Anfangs wurden auch grundsätzliche Bedenken gegen die aktienrechtliche Zulässigkeit der D&O-Versicherung erhoben, da es dem mit der Organhaftung verbundenen Zweck der Schadensprävention entgegenstehe, wenn das schädigende Organmitglied durch die Gesellschaft auf dem Umweg über die Versicherung im Ergebnis haftungsfrei gestellt werde.4 Aber diese Bedenken sind verstummt, seit der Gesetzgeber durch die Einführung des obligatorischen Selbstbehalts in § 93 Abs. 2 S. 3 AktG im Jahre 2009 die D&O-Versicherung mittelbar legitimiert hat.

Auch wenn somit aktienrechtlich die Zulässigkeit der unternehmensfinanzierten D&O-Versicherung gesichert ist, bleibt die Frage, ob es sich um einZHR 181 (2017) S. 737 (739) sinnvolles Schutzkonzept handelt. Zur Rechtfertigung werden häufig die folgenden Argumente genannt:5

– Die in den USA entwickelte D&O-Versicherung (directors and officers liability insurance) hat sich dort bewährt, und ein entsprechender Schutz sollte auch deutschen Vorständen und Aufsichtsräten nicht vorenthalten werden.6

  • Durch den Abschluss der Versicherung erhält das Unternehmen einen solventen “Schuldner”, wenn ihm durch ein Organmitglied ein Schaden zugefügt wird, für dessen Ausgleich das Vermögen des Organmitglieds im Zweifel nicht ausreicht.

  • Ohne D&O-Versicherung ist es kaum noch möglich, Führungskräfte als Organmitglieder zu rekrutieren.

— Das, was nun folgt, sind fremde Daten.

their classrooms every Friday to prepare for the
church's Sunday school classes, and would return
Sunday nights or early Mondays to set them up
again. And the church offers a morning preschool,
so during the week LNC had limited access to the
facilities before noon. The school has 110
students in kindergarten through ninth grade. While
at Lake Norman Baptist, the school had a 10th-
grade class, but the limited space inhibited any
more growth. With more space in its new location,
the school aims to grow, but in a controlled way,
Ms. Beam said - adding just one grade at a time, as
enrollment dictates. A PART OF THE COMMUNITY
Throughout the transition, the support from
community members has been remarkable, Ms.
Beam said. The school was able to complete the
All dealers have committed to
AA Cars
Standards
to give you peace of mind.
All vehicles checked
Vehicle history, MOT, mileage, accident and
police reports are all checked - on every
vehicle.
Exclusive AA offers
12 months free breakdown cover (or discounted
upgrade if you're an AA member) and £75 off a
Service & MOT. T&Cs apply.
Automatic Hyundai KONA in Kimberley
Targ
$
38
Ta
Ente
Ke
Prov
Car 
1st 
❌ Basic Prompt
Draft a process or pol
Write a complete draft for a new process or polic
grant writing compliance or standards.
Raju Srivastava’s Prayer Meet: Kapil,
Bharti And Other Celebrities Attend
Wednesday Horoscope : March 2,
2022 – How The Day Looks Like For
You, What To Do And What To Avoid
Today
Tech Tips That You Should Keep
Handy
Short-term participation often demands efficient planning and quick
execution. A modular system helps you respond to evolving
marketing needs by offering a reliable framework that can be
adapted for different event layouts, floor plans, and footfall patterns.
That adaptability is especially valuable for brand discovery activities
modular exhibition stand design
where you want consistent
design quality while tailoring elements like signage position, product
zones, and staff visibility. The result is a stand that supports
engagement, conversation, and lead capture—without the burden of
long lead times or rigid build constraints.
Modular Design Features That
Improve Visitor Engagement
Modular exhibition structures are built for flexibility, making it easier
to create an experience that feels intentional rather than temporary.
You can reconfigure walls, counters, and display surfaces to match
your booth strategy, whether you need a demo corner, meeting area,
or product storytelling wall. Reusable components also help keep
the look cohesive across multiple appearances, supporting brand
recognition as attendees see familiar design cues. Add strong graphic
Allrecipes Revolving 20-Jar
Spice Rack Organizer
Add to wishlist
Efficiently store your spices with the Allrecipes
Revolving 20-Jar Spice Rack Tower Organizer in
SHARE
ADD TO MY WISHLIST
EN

  • Mit Hilfe der Absicherung durch die D&O-Versicherung wird die unternehmerische Risikobereitschaft der Organmitglieder, die für ein erfolgreiches Wirtschaften unverzichtbar ist, gestärkt.

Die Berufung auf die bewährte Praxis in den USA geht schon deshalb fehl, weil im Gegensatz zu Deutschland in den USA die Absicherung der Außenhaftung ganz im Vordergrund steht, während die Organmitglieder von der Innenhaftung für fahrlässige Pflichtverletzungen durch die Gesellschaft freigestellt werden können, was in Deutschland zwingend ausgeschlossen ist.7 Und wenn es darum geht, die Gesellschaft durch Abschluss der Versicherung gegen den Forderungsausfall bei Durchsetzung der Organhaftung abzusichern, kann die Gesellschaft eine Ausfallversicherung in Form der Eigenschadenversicherung abschließen, um das abzudecken, was sie von dem ersatzpflichtigen Organmitglied nicht erlangen kann.8 Richtig ist zwar die Beobachtung, dass es für die Anwerbung von Führungskräften zunehmend notwendig ist, eine D&O-Versicherung anzubieten, aber das ist keine Rechtfertigung der unternehmensfinanzierten D&O-Versicherung, sondern nur die Folge ihrer tatsächlichen Verbreitung. Einzig überzeugend ist das zuletzt genannte Argument, nämlich die D&O-Versicherung als Mittel zur Stärkung der unternehmerischen Risikobereitschaft der Organmitglieder. Wenn dieses Argument zutrifft, steckt darin zugleich eine Kritik an der gesetzlichen Haftungslage, die offenbar auch nach Kodifizierung der Business Judgment Rule nicht derart gestaltet ist, dass sie ausreichend Raum lässt für risikobereites Verhalten der Or-ZHR 181 (2017) S. 737 (740)ganmitglieder.9 Der wirkliche Grund und die einzige überzeugende Rechtfertigung für die unternehmensfinanzierte D&O-Versicherung, wie sie in Deutschland praktiziert wird, liegt in der Tat in den Mängeln der übermäßig strengen Haftungsnorm der §§ 93, 116 AktG, wonach Vorstände und Aufsichtsräte auch für leichteste Fahrlässigkeit und im Umfang unbeschränkt haften und diese Haftung, die auch noch durch die Beweislastumkehr des § 93 Abs. 2 S. 2 AktG verschärft wird, weder vertraglich noch durch Satzungsregelungen beschränkt werden kann. Darauf ist zurückzukommen.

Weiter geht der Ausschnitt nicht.